Police fired tear-gas and water cannons to try to disperse looters there, some of whom dragged shopping trollies full of basic provisions while others made off with plasma TVs and electrical appliances.
"We need food for the population. We are without supplies, and if we don't resolve that we are going to have serious security problems during the night," said mayor Jacqueline van Rysselberghe, warning of grave "social tension."
Bachelet, who is due to hand over power to her successor Sebastian Pinera on March 11, put the toll Sunday at 708 and said the government was beginning to distribute food and vital aid to the shell-shocked population.
Aftershocks continued to rattle the country with alarming regularity -- more than 115 were recorded in the first 30 hours after the quake, one a powerful 6.1-magnitude striking at 8:25 am local time (1125 GMT).
Residents in the capital Santiago awoke after an anxious night spent sleeping out-of-doors, fearful that badly damaged buildings could topple on their heads.
"It would be crazy for us to go back inside. This is going to fall at any moment," Mary, sleeping a few feet from her home alongside her husband and three sons, told AFP.
Some two million Chileans, or one eighth of the entire population, are estimated to have been affected by Saturday's quake, the seventh largest ever recorded.

After touring the worst disaster to befall her country in 50 years, Bachelet addressed the nation on Saturday and said the scale of the damage was unimaginable.
"The power of nature has again struck our country," she said, declaring six of long-and-narrow Chile's 15 regions "catastrophe zones."
Main highways were sliced in two by giant fissures and bridges and flyovers (overpass) lay in crumpled heaps and at twisted angles, unpassable and going nowhere.
So far Chile has resisted offers of aid pouring in from around the world, with Foreign Minister Mariano Fernandez insisting that a proper damage assessment is carried out first.
Officials said 1.5 million houses and buildings were destroyed or badly damaged. The historic center of the town of Curico was said to be about 90 percent destroyed by the quake.
There was relief around the Pacific meanwhile as more than 50 countries and territories along an arc from New Zealand to Japan canceled warnings after their biggest alert since the 2004 Indian Ocean tsunami.
Japan evacuated more than 320,000 people as it prepared for the worst, but fears a massive wave had been generated that could cause death and destruction on the scale of 2004 Asia tsunami proved unfounded.

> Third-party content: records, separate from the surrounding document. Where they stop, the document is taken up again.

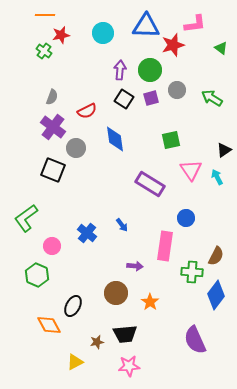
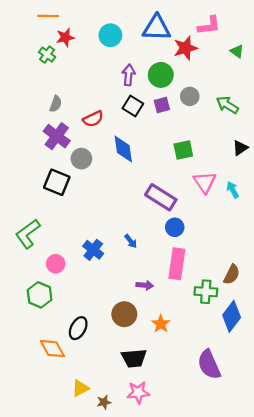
black triangle: (224, 150) -> (240, 148), moved
blue circle: (186, 218) -> (175, 227), moved
brown star: (97, 342) -> (104, 402), moved

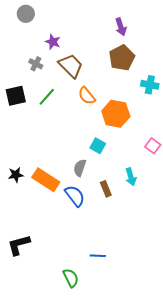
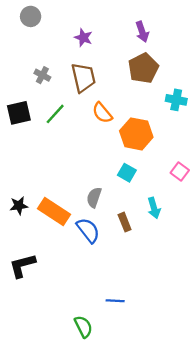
purple star: (53, 42) -> (83, 38), moved
brown trapezoid: (71, 66) -> (83, 78), turned 32
cyan square: (98, 146) -> (127, 173), moved
black L-shape: (19, 245) -> (22, 266), moved

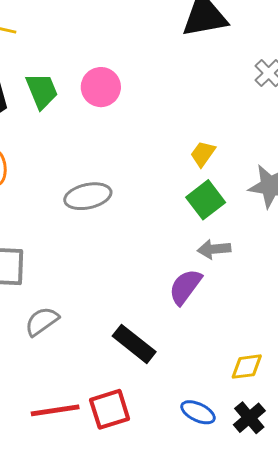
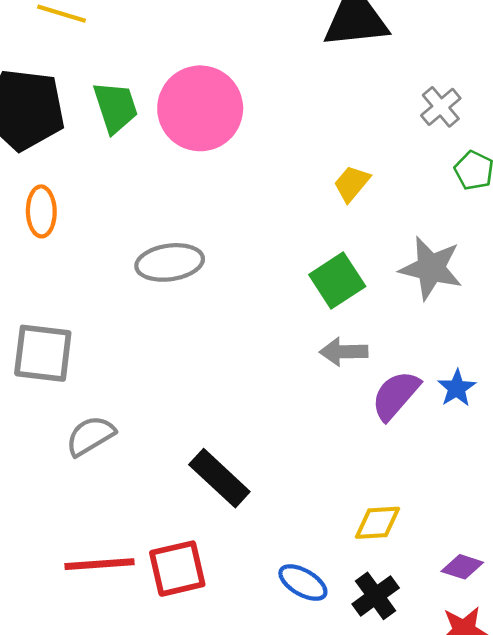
pink circle: (101, 87) -> (200, 108), size x1.5
yellow trapezoid: (203, 154) -> (352, 183), moved
purple semicircle: (185, 287) -> (396, 395), moved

Big waves did crash into French Polynesia, roaring across the Pacific at jetspeed, but by the time they hit Japan up to 24 hours after the quake they were little more than one-meter at their highest.
It was central Chile that bore the brunt of the tsunami damage and there were surreal scenes in the port of Talcahuano, near Concepcion, where trawlers carried inland lay marooned next to abandoned cars in the town square.
Waves of up to three meters (10 feet) also killed at least five people on the Robinson Crusoe islands out in the Pacific with several others reported missing. Bachelet dispatched two aid ships to remote archipelago.
Unlike Haiti, struck by a devastating 7.0 magnitude earthquake on January 12 which killed 217,000 people, Chile is one of Latin America's wealthiest countries and has adapted its defenses since a world record quake in 1960.
But the total value of economic damage is still likely to range between 15 billion and 30 billion dollars, or 10-15 percent of Chile's real gross domestic product, the US risk modeling firm EQECAT predicted.
The epicenter of Saturday's quake was a few hundred miles north of the biggest earthquake on record, a 9.5-magnitude monster in May 1960 that killed between 2,200 and 5,700 people.